El hombre terminó de asear el cuarto y salió. Sobre una mesa de noche estaban unos libros apilados, que Sofía recordó alguna vez ser mencionados por Casio. Uno sobre la historia de amor de un hombre que había esperado no sé cuántos años a que su amor volviera con él era el que estaba hasta arriba, abierto de par en par, con miles de garabatos sobre sus hojas. Tomó el libro y se sentó en un sillón café algo raído a leer los apuntes de Casio. Entre la letra ilegible, ella reconoció las palabras de Casio, pero también había otra letra, algo redondeada y escrita como de lado, que nunca antes había visto. La agudeza del contraste entre ambas letras hizo sentir a Sofía otra historia dentro del libro, una que quizá no se terminó de escribir.


-Disculpa la tardanza, creí que vendrías luego de las diez-, sorprendió Casio a Sofía con una voz llena de autoridad. Su rostro tenía un brillo que ella no había visto en él hacía muchos años.

-Sí, decidí venir con algo de anticipación-, dijo Sofía, cerrando el libro y dejándolo sobre el sillón.- ¿Qué es tan “imprescindible” que te urge decírmelo?

-Es el último favor que te pediré en mi vida.

-¿Crees que podría hacerlo?

-Sí, no requiere mucho. Necesito que me mates.


Sofía creyó tragar algo de saliva.


-¿Que te mate?

-Sí, no quiero seguir viviendo así, estoy harto, y sólo confío en ti para hacerlo.

-Casio, yo no puedo, simplemente no puedo hacerlo.

-Hay mil formas, ni te preocupes. Es que antes de morir, quiero que me acompañes. Hay algo que no quiero perderme por nada. Dicen que dentro de unas semanas, una estrella cercana morirá y hará explosión, que es una vez en la vida el espectáculo. Y me gustaría que esa noche viéramos la muerte y que de paso me mates.

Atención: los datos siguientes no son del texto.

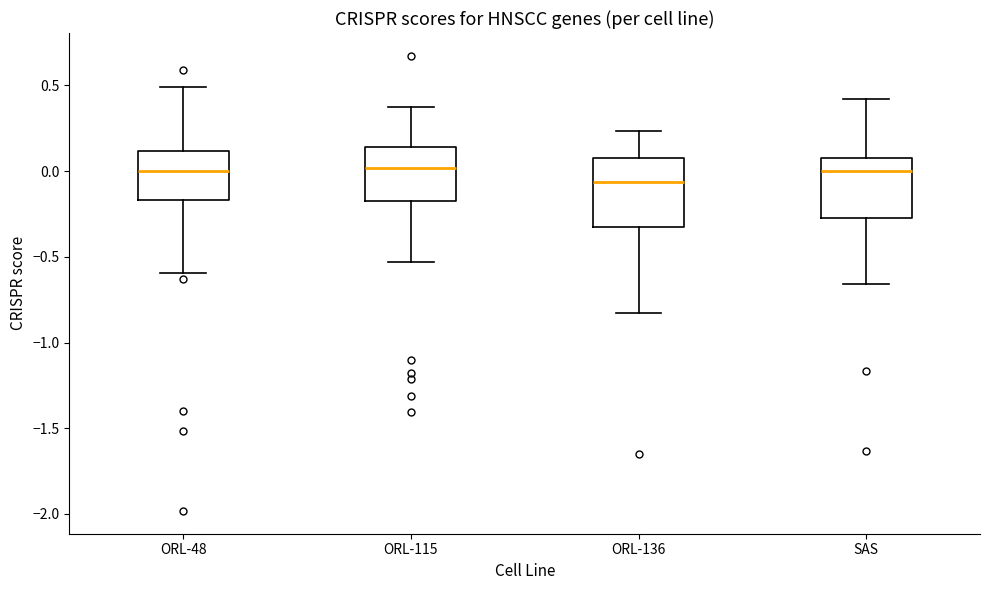

Reading left to right, transcribe this box plot: for each box, give where its median line is, the range the box spans, and where its two whiskers end, as read against the y-axis. The values are not printed on the chart, so give them approximately, as read against the axis.

ORL-48: median 0.00, box -0.15 to 0.10, whiskers -0.60 to 0.50
ORL-115: median 0.00, box -0.20 to 0.15, whiskers -0.55 to 0.35
ORL-136: median -0.05, box -0.35 to 0.10, whiskers -0.85 to 0.25
SAS: median 0.00, box -0.25 to 0.10, whiskers -0.65 to 0.40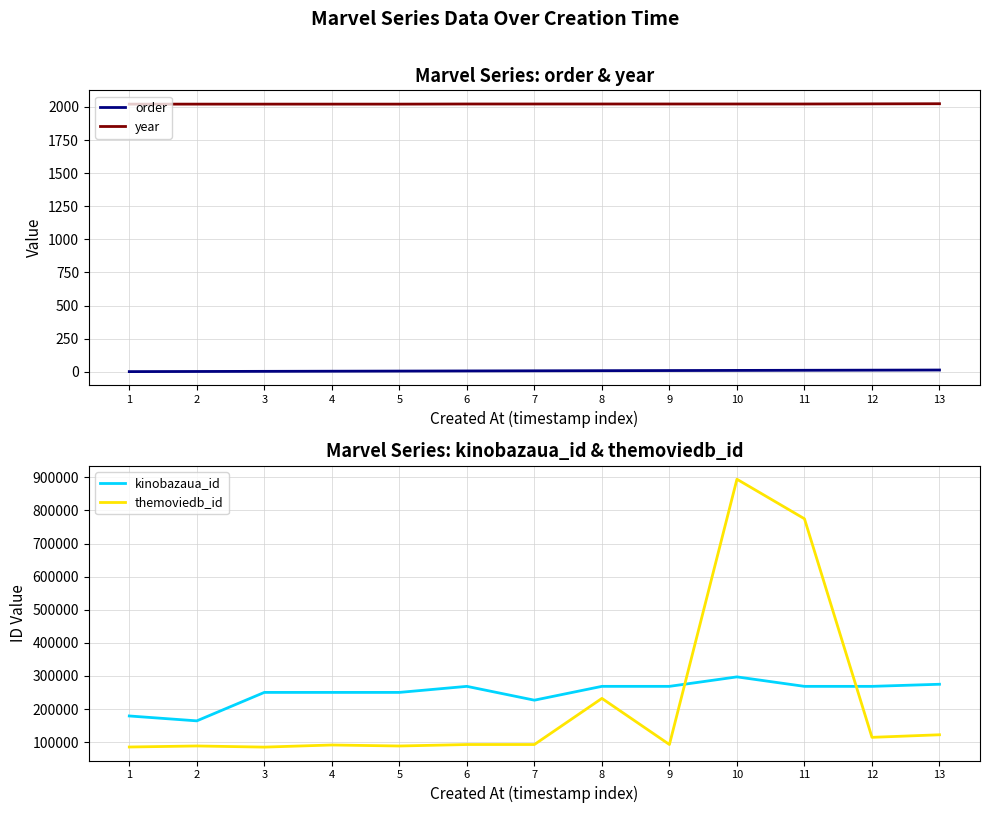

What is the total value across all series at 3?

337199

Sofía corrió de la habitación, del hospital, de todo, no podía pensar, sólo quería irse lo más lejos posible, no quería escuchar la voz de Casio otra vez, se juró mil veces que él estaba demente, que era un desgraciado por pedirle algo semejante. Cuando su cuerpo ya no pudo más, se detuvo, jadeando, tratando de respirar todo el aire posible. No se dio cuenta dónde estaba hasta que un bocinazo de carro la despabiló, se encontraba a la mitad del puente El Incienso. Se sentó en la pequeña acera y dirigió la mirada al vacío. Miles de casitas de bloc cubrían el vasto barranco, una niebla espesa dormitaba en el fondo. Sofía tragó salados lagrimones de sus mejillas. El cielo decidió reventar ese día cerca de las cinco de la tarde, una lluvia rápida y precisa caía sobre todo, y Sofía sentada se dejaba mojar, imaginando que en la lluvia alguien estaba presente, tan sólo recordándola.